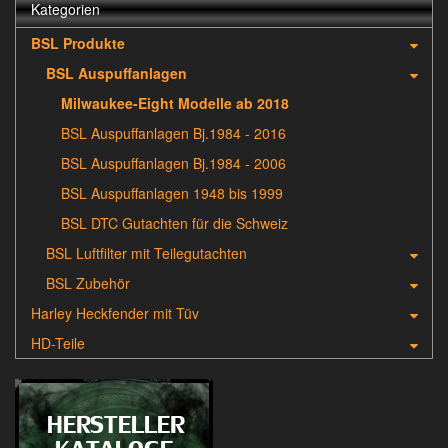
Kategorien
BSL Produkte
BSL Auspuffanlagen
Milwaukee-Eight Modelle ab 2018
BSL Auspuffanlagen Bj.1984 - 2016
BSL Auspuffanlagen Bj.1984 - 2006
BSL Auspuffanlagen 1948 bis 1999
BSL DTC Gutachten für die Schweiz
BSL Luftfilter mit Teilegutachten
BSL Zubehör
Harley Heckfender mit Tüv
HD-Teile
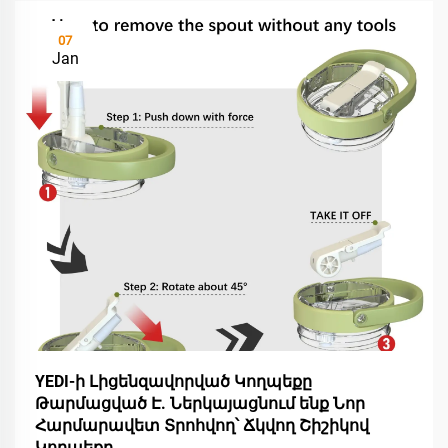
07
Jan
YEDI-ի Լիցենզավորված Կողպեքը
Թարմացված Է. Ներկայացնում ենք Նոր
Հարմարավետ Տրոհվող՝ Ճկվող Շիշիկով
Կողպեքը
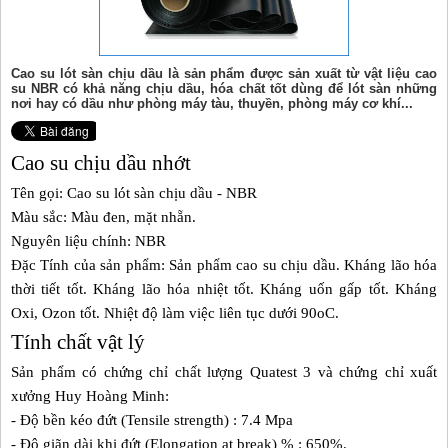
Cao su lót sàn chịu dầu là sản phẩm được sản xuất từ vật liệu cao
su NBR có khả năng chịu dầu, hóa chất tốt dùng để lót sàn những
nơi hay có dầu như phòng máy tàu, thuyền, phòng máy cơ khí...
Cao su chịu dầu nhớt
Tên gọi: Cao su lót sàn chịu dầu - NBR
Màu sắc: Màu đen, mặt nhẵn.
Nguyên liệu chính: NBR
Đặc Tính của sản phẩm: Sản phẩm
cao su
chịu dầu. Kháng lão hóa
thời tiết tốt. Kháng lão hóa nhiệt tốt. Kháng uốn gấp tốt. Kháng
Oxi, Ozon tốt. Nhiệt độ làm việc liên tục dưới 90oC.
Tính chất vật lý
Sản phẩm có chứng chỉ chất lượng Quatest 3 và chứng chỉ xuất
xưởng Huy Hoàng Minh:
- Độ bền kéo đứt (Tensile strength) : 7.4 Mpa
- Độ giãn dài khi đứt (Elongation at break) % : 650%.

******************************

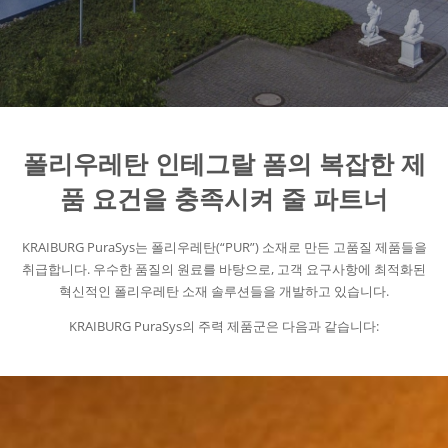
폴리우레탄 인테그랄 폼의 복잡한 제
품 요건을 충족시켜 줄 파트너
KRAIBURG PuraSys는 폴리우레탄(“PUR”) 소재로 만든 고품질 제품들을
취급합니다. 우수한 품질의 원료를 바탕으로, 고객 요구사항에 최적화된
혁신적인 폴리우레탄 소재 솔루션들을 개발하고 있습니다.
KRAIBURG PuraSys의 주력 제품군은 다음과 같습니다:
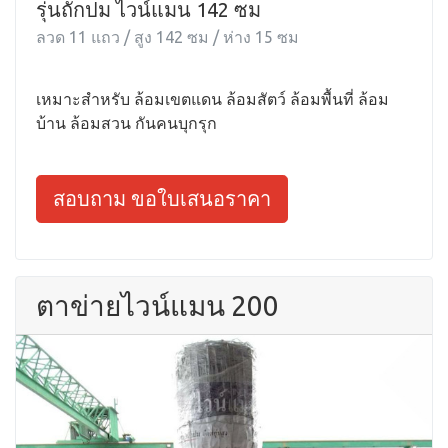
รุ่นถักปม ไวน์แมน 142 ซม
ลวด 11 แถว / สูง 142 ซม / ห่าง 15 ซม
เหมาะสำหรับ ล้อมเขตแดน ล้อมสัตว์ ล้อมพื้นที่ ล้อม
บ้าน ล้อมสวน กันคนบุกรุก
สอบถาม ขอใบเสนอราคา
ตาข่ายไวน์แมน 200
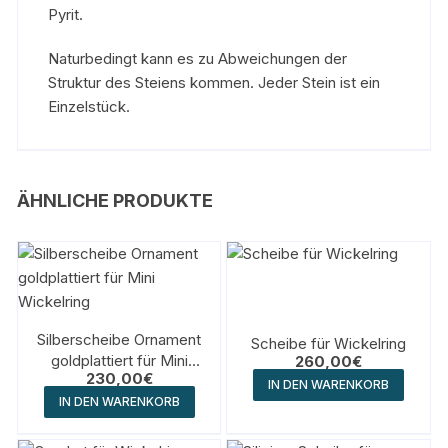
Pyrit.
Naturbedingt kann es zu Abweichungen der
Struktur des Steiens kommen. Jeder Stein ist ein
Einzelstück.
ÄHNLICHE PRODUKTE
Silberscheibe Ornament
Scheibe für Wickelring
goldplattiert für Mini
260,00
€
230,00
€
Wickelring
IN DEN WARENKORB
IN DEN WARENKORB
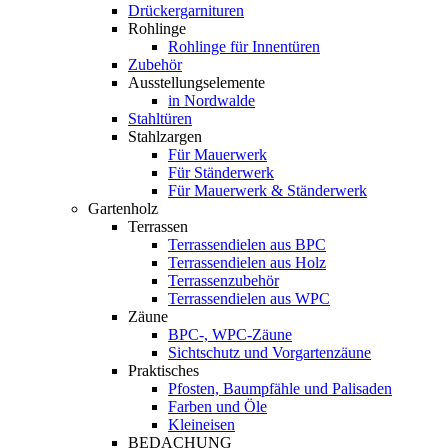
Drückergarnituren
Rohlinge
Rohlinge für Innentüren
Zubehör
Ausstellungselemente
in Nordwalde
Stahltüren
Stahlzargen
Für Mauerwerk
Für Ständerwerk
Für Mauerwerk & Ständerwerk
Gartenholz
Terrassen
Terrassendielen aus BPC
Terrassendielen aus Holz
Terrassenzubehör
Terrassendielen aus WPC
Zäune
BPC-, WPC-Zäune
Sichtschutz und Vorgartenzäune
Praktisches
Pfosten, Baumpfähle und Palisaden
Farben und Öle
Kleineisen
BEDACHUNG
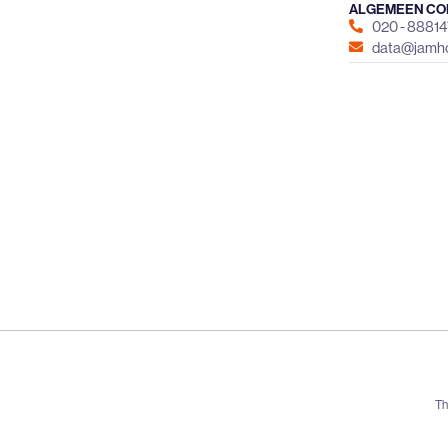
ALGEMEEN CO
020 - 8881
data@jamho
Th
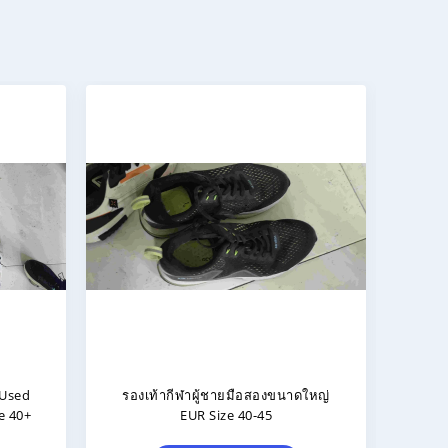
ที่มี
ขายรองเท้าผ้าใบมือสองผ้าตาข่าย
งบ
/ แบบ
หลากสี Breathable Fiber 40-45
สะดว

******************************

Exercise description —
Out of the material above, output word for word the line with "Cao su chịu dầu nhớt", the line with "- Độ bền kéo đứt (Tensile strength) : 7.4 Mpa", and all lines between them, with nothing else.

Result of this task —
Cao su chịu dầu nhớt
Tên gọi: Cao su lót sàn chịu dầu - NBR
Màu sắc: Màu đen, mặt nhẵn.
Nguyên liệu chính: NBR
Đặc Tính của sản phẩm: Sản phẩm
cao su
chịu dầu. Kháng lão hóa
thời tiết tốt. Kháng lão hóa nhiệt tốt. Kháng uốn gấp tốt. Kháng
Oxi, Ozon tốt. Nhiệt độ làm việc liên tục dưới 90oC.
Tính chất vật lý
Sản phẩm có chứng chỉ chất lượng Quatest 3 và chứng chỉ xuất
xưởng Huy Hoàng Minh:
- Độ bền kéo đứt (Tensile strength) : 7.4 Mpa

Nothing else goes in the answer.